Page extract —
┄┄┄┄┄┄
In the exhibition As We See It, contemporary Native American photographers portray a gamut of subjects with a common underlying theme: the vitality and perseverance of their people and cultures.
The nostalgic images of late 19th- and early 20th-century photographers such as William Henry Jackson, Timothy O’Sullivan, and Edward S. Curtis created an impression of an indigenous culture receding into the past. But the prevailing view of the time that Native Americans were vanishing proved fallacious.
“The works those early photographers left influenced both the general public and the government, validating the efforts to remove Native people from their lands,” says Suzanne Fricke, co-curator of the exhibition As We See It: Contemporary Native American Photographers. “As a counter to these older representations, the artists in this show offer complex perspectives on contemporary life, creating new images to replace the older stereotypes.”
On view through May 13 at the New Mexico State University Art Gallery in Las Cruces followed by a fall exhibition at the Alaska State Museum in Juneau, As We See It is a collection of works by 10 contemporary Native American photographers and filmmakers that “captures a range of responses to contemporary life,” Fricke says. Whether it’s examining the role of the individual within a tribe, exploring concerns about the environment, or reframing of the past in the present, these photographers are using contemporary art and photography as a vessel to reverse the belief that they are “vanishing people.”
Larry McNeil
Tlingit | Boise, Idaho
Larry McNeil has used the character of a raven throughout his works for nearly 20 years and describes the protagonist “trickster” as a way to make people laugh when addressing controversial topics in his photographs. A professor of photography at Boise State University, McNeil uses his images to probe topics such as the misappropriation of Native American symbols, stereotyping, and climate change.
┄┄┄┄┄┄
Information provided —
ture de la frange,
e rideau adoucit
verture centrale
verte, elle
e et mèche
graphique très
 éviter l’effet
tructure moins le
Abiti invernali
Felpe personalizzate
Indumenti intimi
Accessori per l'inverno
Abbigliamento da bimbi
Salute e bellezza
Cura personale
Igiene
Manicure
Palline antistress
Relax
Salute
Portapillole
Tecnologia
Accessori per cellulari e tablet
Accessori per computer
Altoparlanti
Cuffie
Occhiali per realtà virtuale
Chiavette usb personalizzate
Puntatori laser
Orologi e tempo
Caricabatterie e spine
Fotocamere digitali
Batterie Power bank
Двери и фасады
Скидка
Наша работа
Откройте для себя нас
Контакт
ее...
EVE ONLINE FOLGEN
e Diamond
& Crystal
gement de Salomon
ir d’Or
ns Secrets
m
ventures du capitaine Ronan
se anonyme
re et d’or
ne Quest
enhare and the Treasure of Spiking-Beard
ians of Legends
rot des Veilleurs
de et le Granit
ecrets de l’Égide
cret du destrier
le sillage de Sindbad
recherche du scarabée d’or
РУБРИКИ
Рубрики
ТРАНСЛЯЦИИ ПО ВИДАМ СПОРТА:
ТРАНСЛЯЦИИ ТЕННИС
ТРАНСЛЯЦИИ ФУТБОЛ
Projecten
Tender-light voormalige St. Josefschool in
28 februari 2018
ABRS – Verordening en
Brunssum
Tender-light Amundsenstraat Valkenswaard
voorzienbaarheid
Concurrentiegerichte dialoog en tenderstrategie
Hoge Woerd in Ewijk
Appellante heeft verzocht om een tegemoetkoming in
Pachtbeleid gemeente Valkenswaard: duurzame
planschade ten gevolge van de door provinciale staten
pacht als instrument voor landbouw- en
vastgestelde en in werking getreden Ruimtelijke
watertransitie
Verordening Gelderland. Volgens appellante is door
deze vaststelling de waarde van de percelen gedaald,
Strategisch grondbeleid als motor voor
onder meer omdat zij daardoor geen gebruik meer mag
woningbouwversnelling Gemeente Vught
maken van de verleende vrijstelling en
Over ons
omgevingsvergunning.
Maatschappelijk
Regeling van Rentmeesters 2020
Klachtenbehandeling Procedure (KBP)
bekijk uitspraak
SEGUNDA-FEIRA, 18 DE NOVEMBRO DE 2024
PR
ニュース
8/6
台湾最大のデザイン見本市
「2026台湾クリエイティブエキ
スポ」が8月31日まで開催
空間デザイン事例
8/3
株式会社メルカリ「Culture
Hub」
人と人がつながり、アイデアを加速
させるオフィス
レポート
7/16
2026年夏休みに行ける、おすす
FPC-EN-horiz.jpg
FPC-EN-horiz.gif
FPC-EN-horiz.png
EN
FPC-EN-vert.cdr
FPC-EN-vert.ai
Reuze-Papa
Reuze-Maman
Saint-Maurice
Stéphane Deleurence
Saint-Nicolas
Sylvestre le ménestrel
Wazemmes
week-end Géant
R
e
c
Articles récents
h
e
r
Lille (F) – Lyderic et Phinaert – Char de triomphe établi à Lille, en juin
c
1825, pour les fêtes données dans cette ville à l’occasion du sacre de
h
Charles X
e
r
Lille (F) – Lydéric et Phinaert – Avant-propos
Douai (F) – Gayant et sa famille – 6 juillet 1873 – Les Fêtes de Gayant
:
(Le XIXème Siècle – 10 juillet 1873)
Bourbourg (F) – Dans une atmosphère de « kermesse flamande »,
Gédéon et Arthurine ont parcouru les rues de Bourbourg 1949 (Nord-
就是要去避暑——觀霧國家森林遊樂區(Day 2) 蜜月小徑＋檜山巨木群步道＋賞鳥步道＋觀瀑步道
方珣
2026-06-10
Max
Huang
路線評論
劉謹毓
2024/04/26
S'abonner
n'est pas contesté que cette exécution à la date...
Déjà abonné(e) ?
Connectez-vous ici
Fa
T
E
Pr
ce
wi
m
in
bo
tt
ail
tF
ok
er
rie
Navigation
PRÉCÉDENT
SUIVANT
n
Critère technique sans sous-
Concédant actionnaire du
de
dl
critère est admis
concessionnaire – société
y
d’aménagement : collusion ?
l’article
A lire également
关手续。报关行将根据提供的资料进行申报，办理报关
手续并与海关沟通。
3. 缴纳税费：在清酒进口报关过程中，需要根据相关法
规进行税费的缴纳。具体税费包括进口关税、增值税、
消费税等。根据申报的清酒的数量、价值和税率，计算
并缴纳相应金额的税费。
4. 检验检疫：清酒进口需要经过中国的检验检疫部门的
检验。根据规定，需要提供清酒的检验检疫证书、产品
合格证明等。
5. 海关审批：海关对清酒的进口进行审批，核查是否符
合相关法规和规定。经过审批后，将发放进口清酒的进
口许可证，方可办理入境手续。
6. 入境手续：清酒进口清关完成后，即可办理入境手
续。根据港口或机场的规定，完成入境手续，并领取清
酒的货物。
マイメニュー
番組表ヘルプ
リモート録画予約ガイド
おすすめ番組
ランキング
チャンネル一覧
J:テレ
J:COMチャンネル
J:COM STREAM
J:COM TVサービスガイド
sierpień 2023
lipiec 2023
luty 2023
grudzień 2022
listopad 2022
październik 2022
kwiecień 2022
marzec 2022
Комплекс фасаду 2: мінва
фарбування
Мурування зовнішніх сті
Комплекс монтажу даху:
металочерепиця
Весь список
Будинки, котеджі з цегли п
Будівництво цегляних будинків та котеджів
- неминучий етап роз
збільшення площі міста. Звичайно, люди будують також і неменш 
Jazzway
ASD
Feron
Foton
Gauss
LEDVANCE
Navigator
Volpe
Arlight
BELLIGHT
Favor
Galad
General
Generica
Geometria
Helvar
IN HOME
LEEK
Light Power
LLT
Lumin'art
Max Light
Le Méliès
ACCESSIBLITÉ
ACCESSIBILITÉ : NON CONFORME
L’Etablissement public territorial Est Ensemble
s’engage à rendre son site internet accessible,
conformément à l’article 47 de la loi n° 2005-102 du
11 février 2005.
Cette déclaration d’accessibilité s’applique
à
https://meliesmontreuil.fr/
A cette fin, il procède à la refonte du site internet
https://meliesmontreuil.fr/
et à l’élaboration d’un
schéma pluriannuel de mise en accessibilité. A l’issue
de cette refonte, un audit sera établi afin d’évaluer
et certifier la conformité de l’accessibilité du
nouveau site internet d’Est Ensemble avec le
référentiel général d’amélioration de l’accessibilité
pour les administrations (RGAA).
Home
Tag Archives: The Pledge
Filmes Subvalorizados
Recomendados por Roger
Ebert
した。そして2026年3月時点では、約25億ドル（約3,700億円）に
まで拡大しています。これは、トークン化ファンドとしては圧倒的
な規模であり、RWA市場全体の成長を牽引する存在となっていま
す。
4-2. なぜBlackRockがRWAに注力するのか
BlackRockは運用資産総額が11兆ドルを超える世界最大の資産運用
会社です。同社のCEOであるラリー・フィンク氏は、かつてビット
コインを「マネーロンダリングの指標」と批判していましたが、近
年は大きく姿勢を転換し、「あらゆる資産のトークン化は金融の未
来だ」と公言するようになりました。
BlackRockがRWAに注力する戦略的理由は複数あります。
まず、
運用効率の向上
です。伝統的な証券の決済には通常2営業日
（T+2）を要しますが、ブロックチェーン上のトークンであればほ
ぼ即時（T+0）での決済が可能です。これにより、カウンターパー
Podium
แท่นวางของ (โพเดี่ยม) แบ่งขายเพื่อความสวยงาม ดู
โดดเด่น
┄┄┄┄┄┄
Assignment 1 —
Answer these questions using the article on the As We See It exhibition:
(a) Who is named as co-curator of the exhibition?
(b) At which venue is the exhibition on view through May 13?
(c) At which university does Larry McNeil teach photography?
Assignment 2 —
Render this sentence from the article on the As We See It exhibition in Spanish: "But the prevailing view of the time that Native Americans were vanishing proved fallacious."
Assignment 3 —
Carry on the article on the As We See It exhibition, picking up after its last sentence.

Expected output 1 —
(a) Suzanne Fricke
(b) The New Mexico State University Art Gallery in Las Cruces
(c) Boise State University

Expected output 2 —
Pero la opinión predominante de la época, según la cual los nativos americanos estaban desapareciendo, resultó ser falaz.

Expected output 3 —
From satirical dialogue between a bird and a car hood ornament in Raven Asks Pontiac to naming glacial ice as the “new endangered species” in Global Climate Change (included in As We See It), McNeil’s witty tricksterlike tendencies help to approach important issues in a strategic yet endearing way. As an example, Fricke points to his series Tonto and Lone Ranger Escapades: “Larry digitally adds images of the Lone Ranger behind bars and Tonto making his escape in a bright green Cadillac, a wry commentary on Tonto’s legacy in film and television.”
He won the All Roads Indigenous Photography Award from the National Geographic Society in 2006 and has exhibited work in a number of prestigious museums around the world, including the Smithsonian’s National Museum of the American Indian and the National Museum of Scotland.

Will Wilson
Diné | Santa Fe
Will Wilson hopes that people see a new and exciting vision of what photography can be from his perspective as a 21st-century “cultural practitioner.” Inspired by the post-apocalyptic films The Omega Man and Planet of the Apes, Wilson investigates environmental degradation as well as indigenous populations’ responses to catastrophe in his project Auto Immune Response (on view recently at Peters Projects in Santa Fe). The series of photographs puts a solitary Native American man against an empty reservation backdrop and addresses the transformation of indigenous life with focuses on botany and food systems.
The tag line of what is perhaps his largest project, Critical Indigenous Photographic Exchange (included in As We See It), poses the insightful question “What if Indians invented photography?” In this body of work, Fricke explains, Wilson reverses the usual portrait method in which a photographer takes an image while the sitter remains passive. Instead, he asks for volunteers and takes a tintype portrait. Wilson then gives the tintype to the sitter, and the sitter gives the artist digital rights to the image. “By using an older technique, Wilson addresses the importance of the history of portraiture to Native American cultures,” Fricke says. “And by sharing the process, he creates a more collaborative practice.”
According to Wilson, reciprocal magic is generated when people come together to make a portrait. “It’s about the relational aesthetics that flow from the engagement,” he says. “The photographs are secondary.”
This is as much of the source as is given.